高さ30mを超える「びょうぶ岩」
飼料イネの準備を前に、思い立って小林市にある三之宮峡に行ってきた。ずっと以前に行ったような気もしていたが、記憶はほぼ真っ白。途中の道に少し見覚えがあったが、近くになるにつれ、全く記憶から抜け落ちていた。駐車場に着く数百メートルは、道幅が狭く車1台が通行できる幅。所々にすれ違いできるように広めの部分もあったが、ちょっと要注意。駐車場もガードレールはなく、バック駐車で運転をあやまれば、下の広場に真っ逆さま。というように少し不安だったが、コロナ禍のせいか駐車の車は全くなく、まずまずゆったり駐車。

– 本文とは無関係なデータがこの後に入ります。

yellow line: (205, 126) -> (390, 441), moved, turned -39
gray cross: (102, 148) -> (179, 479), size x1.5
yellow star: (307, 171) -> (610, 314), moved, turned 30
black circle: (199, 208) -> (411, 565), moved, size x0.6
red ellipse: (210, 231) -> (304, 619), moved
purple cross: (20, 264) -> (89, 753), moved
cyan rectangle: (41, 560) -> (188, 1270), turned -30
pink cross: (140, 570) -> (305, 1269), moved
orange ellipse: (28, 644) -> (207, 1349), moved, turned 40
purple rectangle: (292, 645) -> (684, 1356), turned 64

さて遊歩道。すぐに道の横に複数のマムシグサが迎えてくれた。この仲間には、ムサシアブミやウラシマソウなどあるが、どうもこの手のものは苦手だ。いきなりこれなので気持ちは少し湿り気味。だがこのマムシグサ、よくよくみれば紫の仏炎苞の縦縞がなんだかスッキリしていて魅力的。マムシグサの仏炎苞は、紫のほかにも若草色のものもあった。両方とも清々しい。
縦縞が清々しいマムシグサ
入ると電気がパッと点くトンネル
三之宮峡は、約34万年前の加久藤カルデラ超巨大噴火の火砕流でできた溶結凝灰岩が浸食されてできた渓谷だ。遊歩道はかつてのトロッコ道の跡だという。約1kmの遊歩道に長短11のトンネルがある。長めのトンネルに入っていくと、検知器が作動して天井に取り付けてある電球がパッと点いた。ただ、工事現場の裸電球みたいなもので、一人だとちょっと怖いかもしれない。壁と天井はゴツゴツした岩肌がそのままだった。

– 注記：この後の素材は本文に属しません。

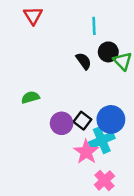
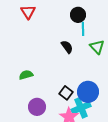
cyan line: (94, 26) -> (83, 29), moved
black circle: (108, 52) -> (78, 15), moved
purple circle: (62, 123) -> (37, 107), moved

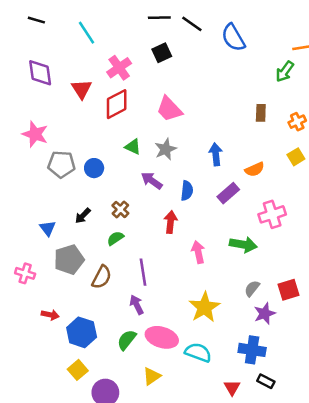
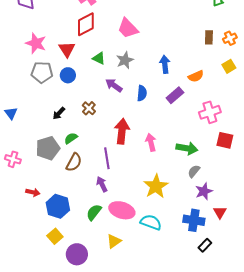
red triangle: (82, 89) -> (67, 49), moved
brown rectangle: (261, 113) -> (209, 37), moved
pink star: (35, 134) -> (36, 43), moved
red arrow: (171, 222) -> (122, 131), moved, size x1.4
blue triangle: (48, 228) -> (11, 113), moved
green semicircle: (115, 238) -> (71, 138), moved
green arrow: (243, 245) -> (187, 148), moved
red square: (288, 290) -> (225, 140), moved, turned 30
black rectangle: (266, 381) -> (205, 245), turned -72
red triangle: (232, 388) -> (220, 212), moved

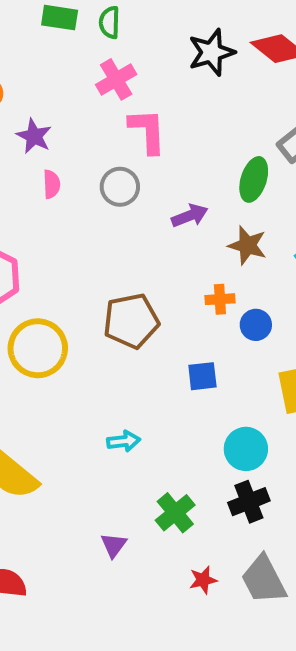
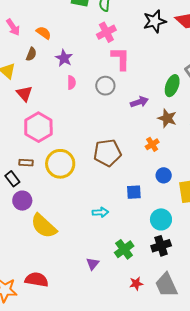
orange cross: (220, 299) -> (152, 144), turned -32
blue circle: (256, 325) -> (164, 175), moved
blue square: (202, 376) -> (134, 192), moved

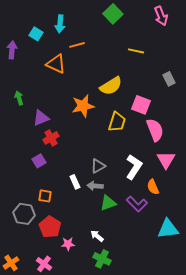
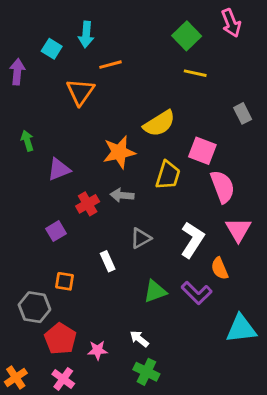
green square: (113, 14) -> (187, 36), moved
orange triangle: (56, 64) -> (80, 92), turned 40
red cross: (51, 138) -> (88, 204), moved
gray arrow: (95, 186) -> (122, 195), moved
red pentagon: (50, 227) -> (60, 339), moved

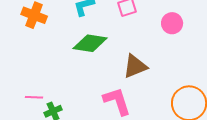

トンネルを抜け歩みを進めるにつれ、遊歩道対岸の岩壁に目を見張った。岩壁の上には、木々の新芽が美しく、押しに押されぬ渓谷美を形作っているのだ。私が最も目を見張ったのは、高さ30mを超えるという「びょうぶ岩」。来たかいがあった。このほか、「残したい日本の音風景百選」の一つである「櫓の轟」や、水の浸食によって造られた「千畳岩」、河童伝説の残る50畳敷という「カッパ洞」などがあり、雄大な渓谷美と守るべき植生に出会える場所だった。
以前、多くの観光客が訪れた「陰陽石」からすぐ先だ。霧島ジオサイトのひとつにもなっているから、整備と宣伝が行き届けば、指折りの渓谷になること間違いない。行ってみるべし。